- Yiddish: אונדזערע קינדער
- Polish: Nasze dzieci
- Directed by: Natan Gross
- Screenplay by: Natan Gross; Israel Shumacher; Saul Goskind [pl]; Shimon Dzigan;
- Starring: Shimon Dzigan; Israel Shumacher;
- Cinematography: Leonard Zajączkowski [pl]
- Music by: Shaul Berezovsky
- Release date: 1951;
- Running time: 80 minutes
- Country: Polish People's Republic
- Language: Yiddish

= Unzere kinder =

1946 Polish Yiddish-language film

Our Children (אונדזערע קינדער, Unzere kinder; Nasze dzieci, also called It Will Never Happen Again) is a 1946 semi-documentary Yiddish-language film created in communist Poland. It was directed by Natan Gross and Saul Goskind, based on the script by Rachel Auerbach and Binem Heller. It uses a frame story of the interactions of Jewish orphans who survived the Holocaust with popular Polish comic duo Shimon Dzigan and Israel Shumacher.

==Plot==
A group of Jewish orphans who survived the Holocaust are on a trip from their orphanage to attend a show by Dzigan and Shumacher, who staged a comic skit named "Singers of the Ghetto", as two beggars singing and dancing for food. Disagreeing with the portrayal of ghetto life, they heckle the show. Later, they invite the comics to their orphanage so that they can tell them the true story. The comics accept the invitation and present their best shows. At night, they overhear children telling each other stories of their life. The next day, they suggest to the children that they present their own plays.

==Cast==
One of the child survivors starring in the film is Shimon Redlich.

==Production==
It was one of the first films about the Holocaust, particularly on dealing with the issue of "correct" representation of post-Holocaust trauma.
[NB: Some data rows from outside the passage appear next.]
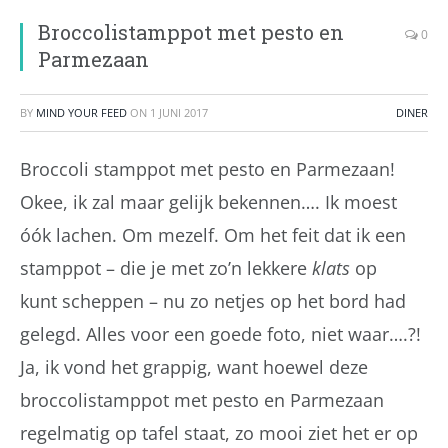
Broccolistamppot met pesto en
0
Parmezaan
BY
MIND YOUR FEED
ON
1 JUNI 2017
DINER
Broccoli stamppot met pesto en Parmezaan!
Okee, ik zal maar gelijk bekennen…. Ik moest
óók lachen. Om mezelf. Om het feit dat ik een
stamppot – die je met zo’n lekkere
klats
op
kunt scheppen – nu zo netjes op het bord had
gelegd. Alles voor een goede foto, niet waar….?!
Ja, ik vond het grappig, want hoewel deze
broccolistamppot met pesto en Parmezaan
regelmatig op tafel staat, zo mooi ziet het er op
Marc Caplan of Johns Hopkins University describes the film genre as "mixing satire, idyl, Holocaust testimony, and expressions of defiant hope". Described as "semi-documentary", much of the film is fictional, including children's Holocaust reminiscences. After the premiere, the film was banned in Poland.

An English-language dubbing was released in 1951 under the title It Will Never Happen Again. The original nitrate print was lost, but later found in 1979, and the film was restored by 1991, with English subtitles added.